Dominic Ferretti and his wife, Jeanette, are part of the Ferretti family that has very strong organic credentials and he sets up his stall at the Farmers Market each week; Ferretti Growers has an OFNZ (Organic Farm NZ) certified organic garden near Brightwater while his cousin Brent Ferretti and partner Kevin are also organic vegetable producers. Brent’s sister Megan Ferretti owns Brightwater Sprouts, and with the help of sisters Lee and Kerry they produce organic sprouts and micro-greens.
Brent’s garden is in Paton Road, Hope. His father, Amos, used to farm there too and Brent has been growing there for about 30 years and going to the Nelson Market every Saturday for about the same.
Dominic’s father, Fred, was also a grower in the Hutt Valley as was his grandfather Frank Ferretti who immigrated from Italy making the Ferretti family a real market gardening dynasty.
Dominic has been in Nelson for four years and was previously a certified organic market gardener in the Coromandel Peninsula, he sells his produce mainly at the Wednesday and Saturday markets but also sells to Fresh2U, a local vegetable box scheme as well as to a few cafes and restaurants.
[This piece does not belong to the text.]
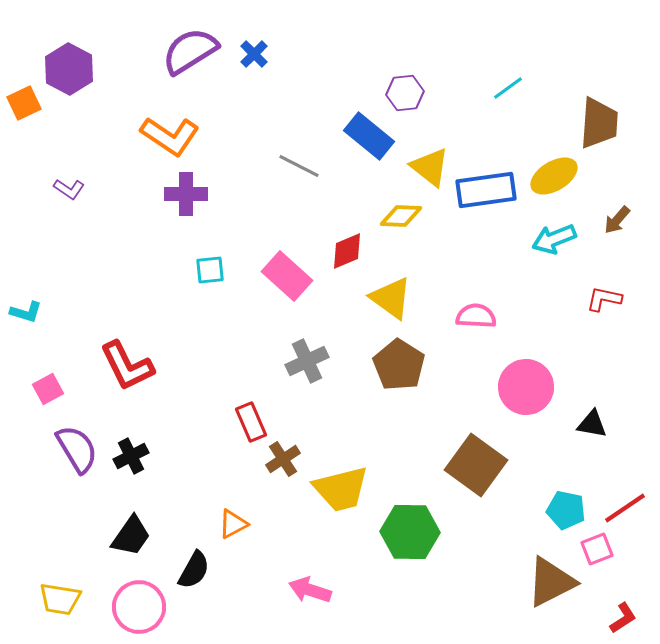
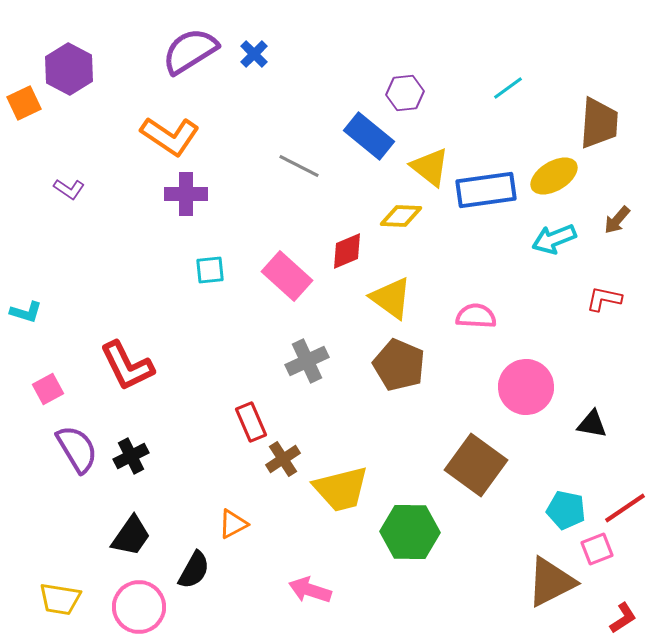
brown pentagon at (399, 365): rotated 9 degrees counterclockwise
I asked him about the differences he has found between the Coromandel and Nelson “we are lucky in Nelson to have a really good group of people who understand the benefits of organic production and support us but of course we would love to have more people switch to organics!”
“Organics are better for you, have better flavour, have better nutritional properties, are better for the farm, the environment, the rivers – just better overall for everyone!”
As well as other organic produce growers and supplier at the Nelson Farmers Market Kate Howard has a stand selling her Organic Kombucha and because Kombucha is growing hugely in popularity that is another product that deserves a column of its own, so just like with Seager Mason watch this space.
And the final word goes to Dominic Ferretti, “The organic mantra is organic soil, healthy soil, healthy food, healthy people; just come and see us at the markets and find out how good organic produce is.”